Bedrijfsvoering algemeen
De loonkosten zijn gebaseerd op de begrote formatie, waarbij rekening gehouden wordt met een structurele loonstijging in 2023 conform de vastgestelde CAO gemeenten. De gesprekken over een nieuwe CAO voor 2024 en verder met de vakbonden zijn begonnen, waarbij een passende loonontwikkeling gewenst is. Voor de loonstijging 2024 is vooralsnog rekening gehouden met een generieke loonmutatie van 3,30%. Het is te voorzien dat de ongekend hoge krapte op de arbeidsmarkt tot nog meer capaciteitsdilemma's bij de aanpak van maatschappelijke opgaven en dienstverlening van de gemeente zal leiden. Het blijft een uitdaging om vacatures goed in te kunnen vullen.

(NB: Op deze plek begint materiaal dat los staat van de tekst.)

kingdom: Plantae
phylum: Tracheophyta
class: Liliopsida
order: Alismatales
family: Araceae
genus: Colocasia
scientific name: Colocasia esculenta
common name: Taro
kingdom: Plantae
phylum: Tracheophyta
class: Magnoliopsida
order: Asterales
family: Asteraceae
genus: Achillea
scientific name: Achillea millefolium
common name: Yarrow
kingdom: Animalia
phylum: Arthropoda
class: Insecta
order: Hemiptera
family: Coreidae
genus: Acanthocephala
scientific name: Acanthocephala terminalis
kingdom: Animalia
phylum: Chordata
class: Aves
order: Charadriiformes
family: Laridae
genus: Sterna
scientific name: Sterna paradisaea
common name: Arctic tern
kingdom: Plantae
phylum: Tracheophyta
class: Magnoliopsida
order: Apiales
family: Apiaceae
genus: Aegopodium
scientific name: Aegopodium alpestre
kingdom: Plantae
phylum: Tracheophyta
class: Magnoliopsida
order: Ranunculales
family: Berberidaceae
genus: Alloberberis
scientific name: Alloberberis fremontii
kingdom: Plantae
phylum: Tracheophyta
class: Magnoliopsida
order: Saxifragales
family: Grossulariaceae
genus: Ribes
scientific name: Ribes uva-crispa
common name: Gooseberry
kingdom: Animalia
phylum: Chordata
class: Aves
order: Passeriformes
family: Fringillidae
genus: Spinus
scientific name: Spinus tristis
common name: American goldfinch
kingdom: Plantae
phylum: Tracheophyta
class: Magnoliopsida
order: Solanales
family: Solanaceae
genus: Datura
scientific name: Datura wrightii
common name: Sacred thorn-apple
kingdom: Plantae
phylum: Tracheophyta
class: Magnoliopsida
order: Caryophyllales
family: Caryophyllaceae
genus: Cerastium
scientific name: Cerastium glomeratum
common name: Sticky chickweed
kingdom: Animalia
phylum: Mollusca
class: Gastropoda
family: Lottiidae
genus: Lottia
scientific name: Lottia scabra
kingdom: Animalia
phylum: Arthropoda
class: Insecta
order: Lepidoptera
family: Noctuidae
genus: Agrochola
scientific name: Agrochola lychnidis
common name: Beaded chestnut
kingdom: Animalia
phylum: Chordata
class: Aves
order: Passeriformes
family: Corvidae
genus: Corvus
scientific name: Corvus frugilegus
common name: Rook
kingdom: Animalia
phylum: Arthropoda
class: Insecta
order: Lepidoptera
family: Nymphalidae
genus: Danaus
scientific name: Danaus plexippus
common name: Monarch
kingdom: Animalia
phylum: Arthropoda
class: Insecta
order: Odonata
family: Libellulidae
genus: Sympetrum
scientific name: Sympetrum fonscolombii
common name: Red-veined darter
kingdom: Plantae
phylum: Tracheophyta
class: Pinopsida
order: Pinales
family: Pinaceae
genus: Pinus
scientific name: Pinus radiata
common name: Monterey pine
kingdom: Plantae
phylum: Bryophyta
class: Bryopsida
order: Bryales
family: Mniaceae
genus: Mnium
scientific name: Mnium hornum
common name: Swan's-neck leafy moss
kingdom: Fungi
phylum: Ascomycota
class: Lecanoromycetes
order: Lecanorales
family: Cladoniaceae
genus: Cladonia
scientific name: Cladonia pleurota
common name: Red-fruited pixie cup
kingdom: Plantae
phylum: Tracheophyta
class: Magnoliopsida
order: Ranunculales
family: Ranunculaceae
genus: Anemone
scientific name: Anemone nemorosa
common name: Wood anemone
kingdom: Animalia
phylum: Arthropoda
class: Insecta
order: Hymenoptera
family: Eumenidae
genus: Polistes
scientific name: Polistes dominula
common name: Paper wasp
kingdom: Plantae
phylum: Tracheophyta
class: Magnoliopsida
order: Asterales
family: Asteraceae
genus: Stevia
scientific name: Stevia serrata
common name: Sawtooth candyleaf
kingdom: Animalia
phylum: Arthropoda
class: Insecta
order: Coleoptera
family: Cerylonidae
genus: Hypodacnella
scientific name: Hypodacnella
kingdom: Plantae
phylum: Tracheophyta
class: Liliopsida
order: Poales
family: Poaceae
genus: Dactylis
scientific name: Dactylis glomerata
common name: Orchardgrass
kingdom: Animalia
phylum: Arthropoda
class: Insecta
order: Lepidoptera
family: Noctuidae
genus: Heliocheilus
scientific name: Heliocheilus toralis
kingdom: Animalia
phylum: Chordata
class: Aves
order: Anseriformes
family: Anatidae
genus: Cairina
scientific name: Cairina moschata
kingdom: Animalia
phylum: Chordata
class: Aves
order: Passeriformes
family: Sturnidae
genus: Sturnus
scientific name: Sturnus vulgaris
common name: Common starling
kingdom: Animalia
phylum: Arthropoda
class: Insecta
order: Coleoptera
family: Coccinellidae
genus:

Er wordt ook rekening gehouden met het toekennen van eventuele periodieke verhogingen voor de medewerk(st)ers die daarvoor in aanmerking komen. Algemeen worden steeds vaker startende medewerk(st)ers eerst ingehuurd via een detacheringsbureau. Deze invulling van de proeftijd is voor de gemeente prettig omdat geen verplichtingen ontstaan. Het wordt ook steeds meer noodzaak omdat de bureaus de mensen direct van de opleidingen binnenhalen om op deze wijze in te zetten. De kosten zijn als directe kosten toegerekend aan de verschillende programma's, omdat ze volledig gericht waren op de externe klant. Voorts ontvangen we vergoedingen wegens detacheringswerkzaamheden en facilitaire dienstverleningen (zoals o.a. KBP, Maatschappelijke Dienstverlening, Visit en Rabobank). De stijging van de kosten wordt daarnaast veroorzaakt door de uitbreidingen van de formatie (in perspectiefnota 2023 en begroting 2024).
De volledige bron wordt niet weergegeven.